And then the police car pulled up.


I would have to guess that on any other day, this kind officer would have carried out his duties without molestation. But the children were already emboldened by their celebration-of-power dance, and they swarmed the vehicle without a moment's hesitation like sand fleas. He wasn't going anywhere even if he wanted to. Then, congruous with the incongruous events of the day, he suddenly opened up all of the car doors and let the children stream though. Touching this, touching that... "Just not *that* button or we'll have the whole squad here in seconds..." He even let them turn on the siren -- for a second or two. He showed them the handcuffs, he answered their little peeping questions... It was like watching a lion roll over to let twenty little cubs crawl all over his belly. I couldn't help but to laugh. 


No intimidation, no apprehension, no stiff respecting-at-a-distance of these figures and symbols of power and authority. While part of me was laughing, another part was in awe. How wonderful, I thought, to embrace our world with this kind of natural curiosity and joy.
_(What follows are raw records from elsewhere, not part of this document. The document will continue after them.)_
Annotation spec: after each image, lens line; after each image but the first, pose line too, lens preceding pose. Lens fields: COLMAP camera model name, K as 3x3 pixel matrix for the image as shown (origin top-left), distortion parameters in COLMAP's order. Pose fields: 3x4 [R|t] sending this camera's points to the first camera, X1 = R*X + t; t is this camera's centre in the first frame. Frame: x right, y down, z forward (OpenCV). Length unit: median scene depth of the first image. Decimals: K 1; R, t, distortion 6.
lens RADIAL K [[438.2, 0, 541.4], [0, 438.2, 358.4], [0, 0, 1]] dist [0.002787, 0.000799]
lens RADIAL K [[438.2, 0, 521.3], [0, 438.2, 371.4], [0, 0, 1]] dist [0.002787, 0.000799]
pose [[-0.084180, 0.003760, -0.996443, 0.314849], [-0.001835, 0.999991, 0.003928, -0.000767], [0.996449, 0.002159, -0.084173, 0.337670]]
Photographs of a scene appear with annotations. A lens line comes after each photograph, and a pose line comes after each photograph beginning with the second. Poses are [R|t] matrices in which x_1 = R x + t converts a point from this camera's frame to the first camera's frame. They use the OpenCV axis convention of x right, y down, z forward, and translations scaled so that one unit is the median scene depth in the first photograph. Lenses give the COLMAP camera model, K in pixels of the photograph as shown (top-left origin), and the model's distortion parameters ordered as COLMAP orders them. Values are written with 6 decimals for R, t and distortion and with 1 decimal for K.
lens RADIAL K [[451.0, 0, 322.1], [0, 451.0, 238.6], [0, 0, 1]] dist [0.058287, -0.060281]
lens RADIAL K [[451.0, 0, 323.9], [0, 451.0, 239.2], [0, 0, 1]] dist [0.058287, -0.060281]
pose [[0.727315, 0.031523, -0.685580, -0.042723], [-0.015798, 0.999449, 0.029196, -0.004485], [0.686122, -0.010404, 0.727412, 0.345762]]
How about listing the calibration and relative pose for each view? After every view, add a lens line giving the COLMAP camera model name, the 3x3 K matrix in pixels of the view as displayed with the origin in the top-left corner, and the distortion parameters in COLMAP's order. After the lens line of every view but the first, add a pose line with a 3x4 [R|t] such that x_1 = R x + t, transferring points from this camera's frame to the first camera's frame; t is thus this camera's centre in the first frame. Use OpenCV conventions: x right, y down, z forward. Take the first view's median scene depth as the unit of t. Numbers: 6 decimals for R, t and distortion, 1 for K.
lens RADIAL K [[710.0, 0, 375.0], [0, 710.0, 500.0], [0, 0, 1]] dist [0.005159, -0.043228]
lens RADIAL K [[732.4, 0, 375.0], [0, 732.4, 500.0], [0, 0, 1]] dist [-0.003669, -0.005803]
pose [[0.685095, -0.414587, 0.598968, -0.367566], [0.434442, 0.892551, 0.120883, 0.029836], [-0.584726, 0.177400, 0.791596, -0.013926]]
It is as though they do not recognize the separations, the barriers between what belongs to me and what doesn't. By right of my innocence, their actions say, this wondrous thing belongs to me and I celebrate it. By right of my curiosity, this police car, and this police officer, belong to me, and I can reach out and touch, and ask, and dialog with this new thing I just discovered as part of my world, part of me. And by following this innocent boldness, the children will have a different understanding of what these things are and do and mean for our society -- different from the stories spun from the television and movie industries. Their understanding will come from direct experience and direct inquiry, rooted in the freedom of their receptivity. 


This situation was not incongruous because these are highly technological and outwardly-authoritative things and our children's education rests its foundation in the natural world and  the development of their own inner authority. It was incongruous, to me, because we don't normally see this kind of joyful embracing of the unknown, or of Authority in our culture. Seeing our children respond in this way, and knowing that this is the kind of spirit that we are nurturing in them throughout their Sanderling education, gives me a glimpse of a more beautiful world. Not so different outwardly. But different in how we, as souls, can receive our impressions of this tremendous, incongruous world, and how we can respond to them. A world with the same technology, and with the same authority structures, perhaps. But with much, much more laughter.